* * *
Меня послали на рытье противотанковых рвов с группой студенток; я пробыла там немного более недели. Это было где-то по направлению к Новгороду.
Строило эти рвы много людей, мы были крайней группой.
Еду нам привозили. Но работать было очень трудно: место ровное, деревьев не было, а жара была сильная, мы же все копали землю впервые, и было мучительно жарко, и все время хотелось пить. Воду нам тоже привозили, но ее не хватало.
Радио у нас, естественно, не было.
Немцы же наступали очень быстро. То и дело сообщалось: «На Ровенском (Псковском, Витебском и т.д.) направлении наши войска ведут ожесточенные бои.
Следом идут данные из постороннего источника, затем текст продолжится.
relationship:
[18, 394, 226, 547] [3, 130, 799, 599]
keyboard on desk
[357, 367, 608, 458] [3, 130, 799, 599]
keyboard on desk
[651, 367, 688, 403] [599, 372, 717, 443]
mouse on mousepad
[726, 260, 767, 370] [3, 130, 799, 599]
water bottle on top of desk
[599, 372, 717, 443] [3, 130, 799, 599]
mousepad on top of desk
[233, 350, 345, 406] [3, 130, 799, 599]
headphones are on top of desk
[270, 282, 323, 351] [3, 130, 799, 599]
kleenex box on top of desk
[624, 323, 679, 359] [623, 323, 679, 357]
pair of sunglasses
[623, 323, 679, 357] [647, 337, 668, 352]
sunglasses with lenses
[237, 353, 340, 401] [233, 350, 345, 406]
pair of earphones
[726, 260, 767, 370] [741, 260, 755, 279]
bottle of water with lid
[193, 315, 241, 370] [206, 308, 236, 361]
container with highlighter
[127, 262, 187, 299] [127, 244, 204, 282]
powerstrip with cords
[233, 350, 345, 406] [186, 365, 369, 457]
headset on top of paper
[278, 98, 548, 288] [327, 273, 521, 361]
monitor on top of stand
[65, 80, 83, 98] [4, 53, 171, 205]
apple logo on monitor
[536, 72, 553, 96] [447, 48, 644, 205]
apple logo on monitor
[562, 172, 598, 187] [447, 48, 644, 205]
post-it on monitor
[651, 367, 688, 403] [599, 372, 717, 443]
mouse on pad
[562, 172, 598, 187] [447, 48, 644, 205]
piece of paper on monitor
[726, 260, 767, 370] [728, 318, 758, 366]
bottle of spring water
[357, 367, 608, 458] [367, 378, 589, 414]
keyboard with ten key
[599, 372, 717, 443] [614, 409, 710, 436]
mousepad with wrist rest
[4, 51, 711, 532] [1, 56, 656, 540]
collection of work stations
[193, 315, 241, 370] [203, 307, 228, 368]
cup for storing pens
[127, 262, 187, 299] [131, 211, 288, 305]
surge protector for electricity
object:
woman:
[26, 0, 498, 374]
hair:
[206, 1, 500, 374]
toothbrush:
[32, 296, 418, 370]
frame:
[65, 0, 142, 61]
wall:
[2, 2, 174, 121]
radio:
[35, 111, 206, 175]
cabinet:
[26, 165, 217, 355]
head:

Противник несет тяжелые потери». Это значило, что город, в направлении которого идут бои, уже занят немецкими войсками. Однажды нам не привезли ни еды, ни воды. Мы продолжали копать землю, ожидая подвозку, и вдруг видим красноармейца.
Он, обнаружив нас, просто застыл на месте от удивления. «Что вы здесь делаете?» — спрашивает. Мы объясняем. Он рассказал, что немцы наступают, что он — связист, а связисты отступают последними; сказал, чтобы мы не теряли времени и быстро уходили вместе с ним.
Он шел с нами до железнодорожной станции, где стояли товарные вагоны-теплушки для отступающих армейских частей. Нас, конечно же, взяли в вагон, и через короткое время поезд пошел. Шел он медленно, но все-таки поздним вечером того же дня мы были в Ленинграде.
Наша поездка на строительство противотанковых рвов могла кончиться много хуже. Оказывается, уже три дня шли бои на Новгородском направлении; но мы-то и не подозревали, что легко могли оказаться на оккупированной территории.
Я подала заявление о добровольном вступлении в армию: ведь я была почти фельдшером.
Я любила свою страну, считала, что она действительно самая справедливая, самая правильная. Идеи казались мне такими полными человечности, что я даже не могла подумать о том, что в действительности скрывалось за ними.
Отец старался не очень посвящать меня в то, что было скрыто за первым планом, но кое-что, конечно, я знала. И тем не менее, и тем не менее… было убеждение и было чувство: моя страна, моя Родина.
Папа, когда я ему сказала о заявлении (сначала сделала, потом рассказала), положил руку мне на голову и, как бы отогнув меня назад, посмотрел мне в лицо.
«Ну что же, — сказал он. — Правительства бывают разные — и плохие, и очень плохие. Но это — твоя страна.»